The Federal Trade Commission is looking into a complaint by the advocacy group Consumer Watchdog that AMZN misleads customers about its pricing discounts.

In June, Consumer Watchdog looked at 1,000 products on Amazon and found that the retail giant put reference prices on about 46% of them. The organization found that for 61% of products with a reference price, the reference price was actually higher than what Amazon had sold that product for in the previous 90 days.

Consumer Watchdog argues that this practice is deceptive and makes Amazon prices look like a better deal than they are. The organization has asked the FTC to stop Amazon from buying Whole Foods WFM until they stop listing deceptive reference prices.

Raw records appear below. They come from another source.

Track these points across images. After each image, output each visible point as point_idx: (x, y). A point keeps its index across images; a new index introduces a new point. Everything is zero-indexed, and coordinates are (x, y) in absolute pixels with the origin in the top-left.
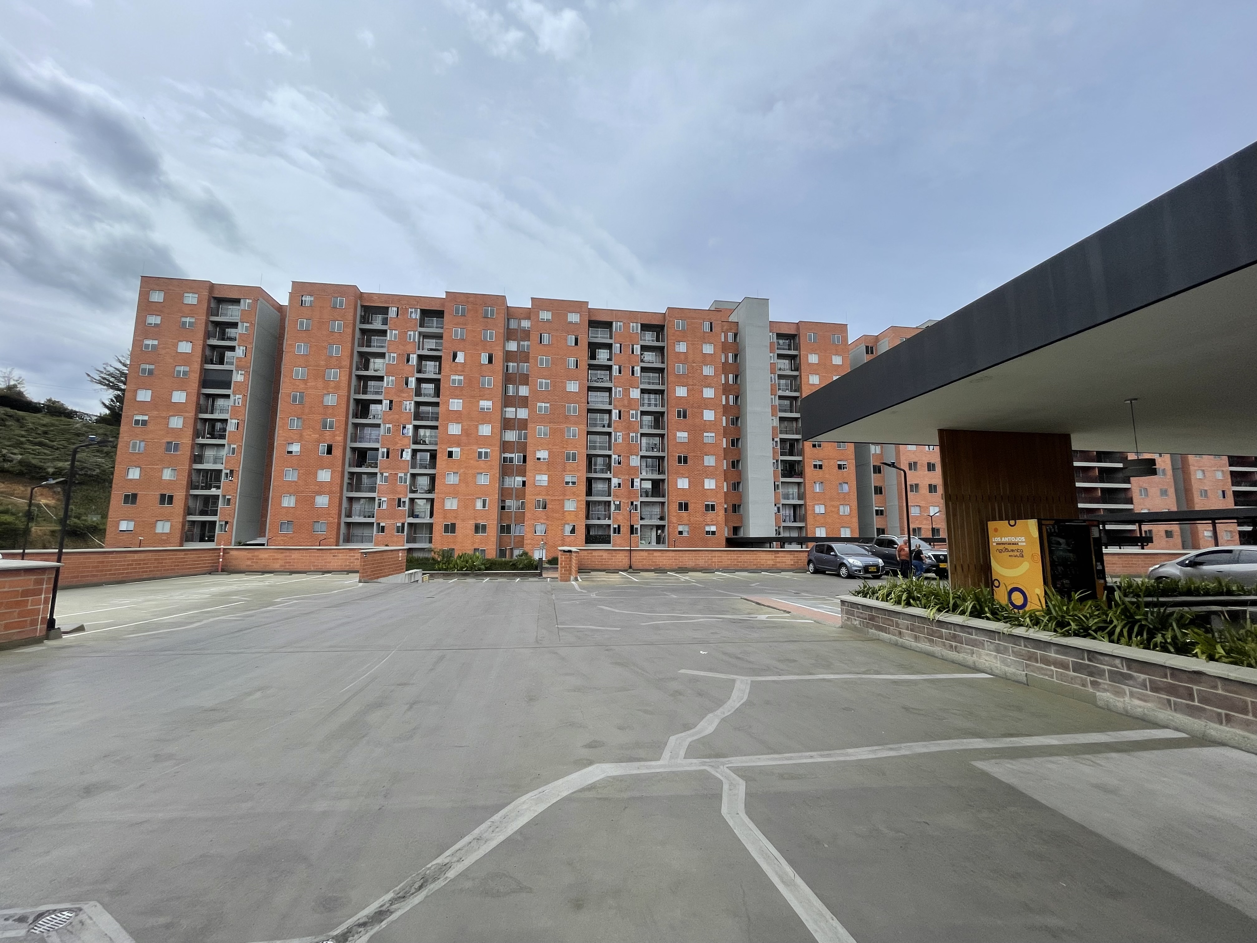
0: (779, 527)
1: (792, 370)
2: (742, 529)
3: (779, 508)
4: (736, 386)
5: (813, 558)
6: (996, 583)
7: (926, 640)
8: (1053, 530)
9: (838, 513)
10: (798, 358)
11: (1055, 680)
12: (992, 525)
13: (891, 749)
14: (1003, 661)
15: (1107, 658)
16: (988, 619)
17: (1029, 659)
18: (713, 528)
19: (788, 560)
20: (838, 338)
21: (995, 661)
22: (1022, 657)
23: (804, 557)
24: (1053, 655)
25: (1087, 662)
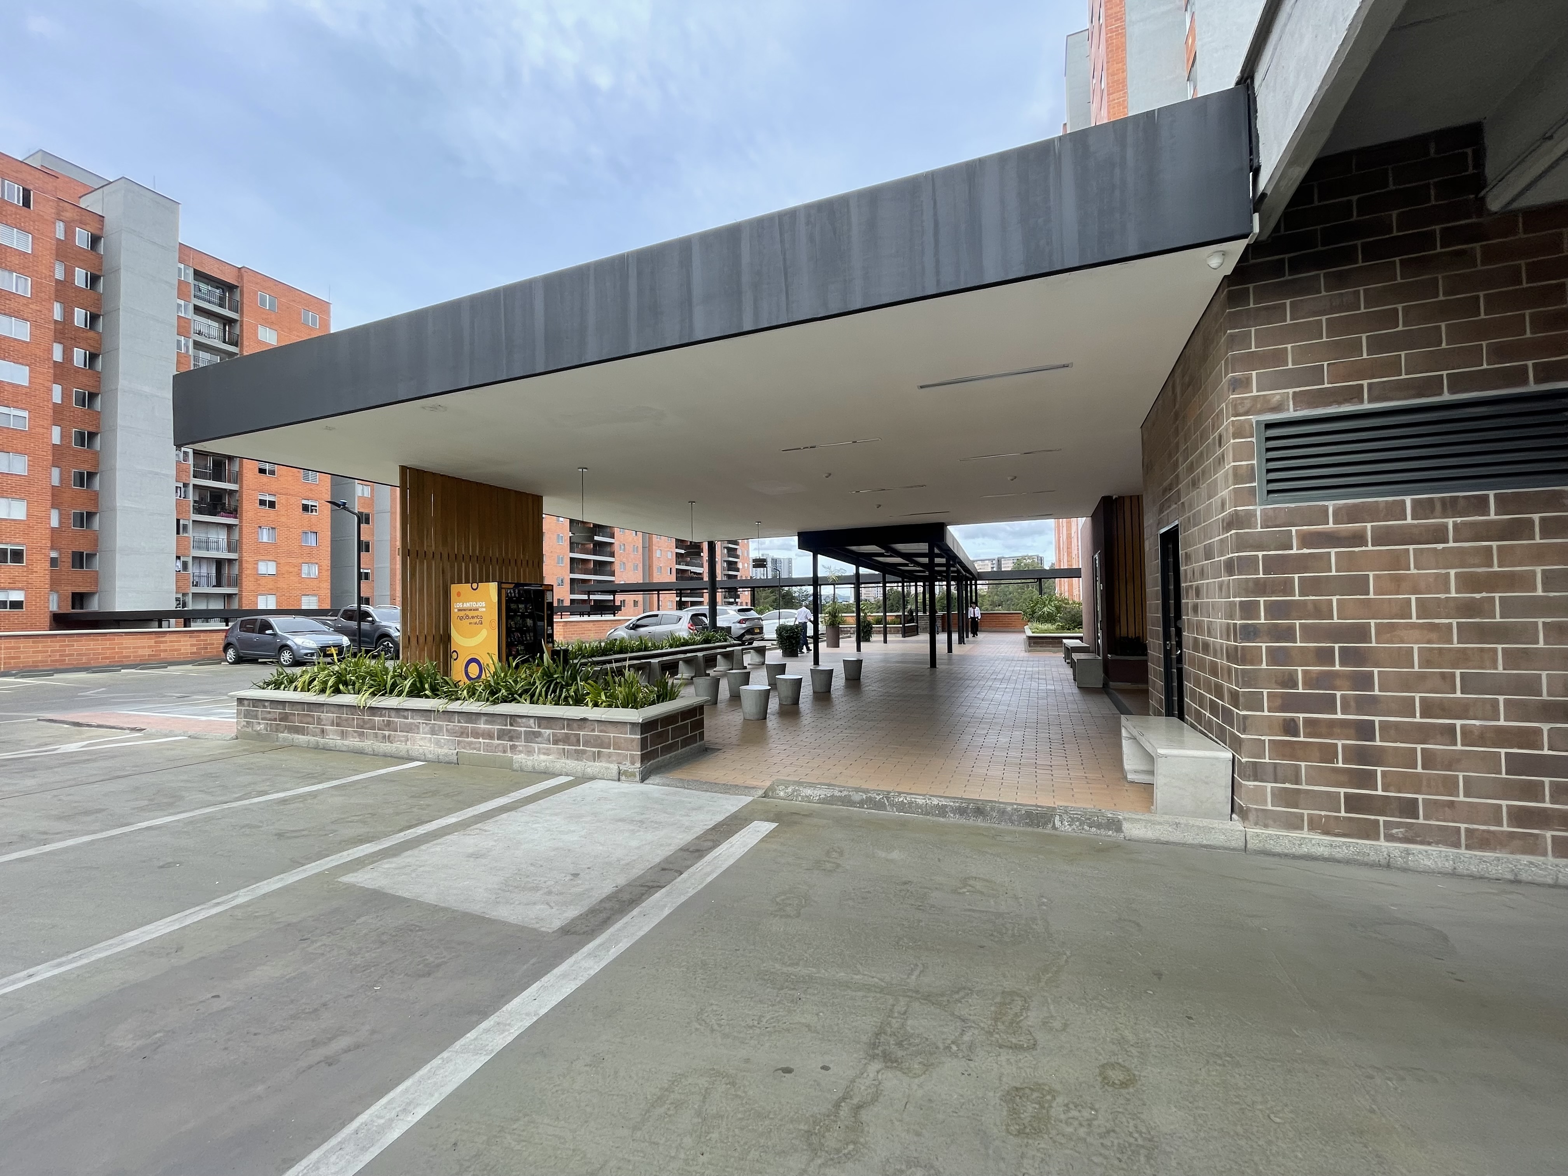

"Amazon must not be allowed to expand these deceptive practices to a whole new pool of unsuspecting customers," wrote John M. Simpson, Consumer Watchdog Privacy Project director, in a letter to the FTC earlier this month.

In response to these allegations, Amazon called Consumer Watchdog's study "deeply flawed."

"The conclusions the Consumer Watchdog group reached are flat out wrong," Amazon said. "We validate the reference prices provided by manufacturers, vendors and sellers against actual prices recently found across Amazon and other retailers."

The FTC works to investigate deceptive advertising practices and assesses company mergers to ensure they comply with antitrust laws. The commission's "Guide Against Deceptive Pricing" is against using "inflated" reference prices in order to make a price look like a bargain.

The FTC will also review Amazon's acquisition of Whole Foods and could potentially block the deal if the commission believes it would harm competition.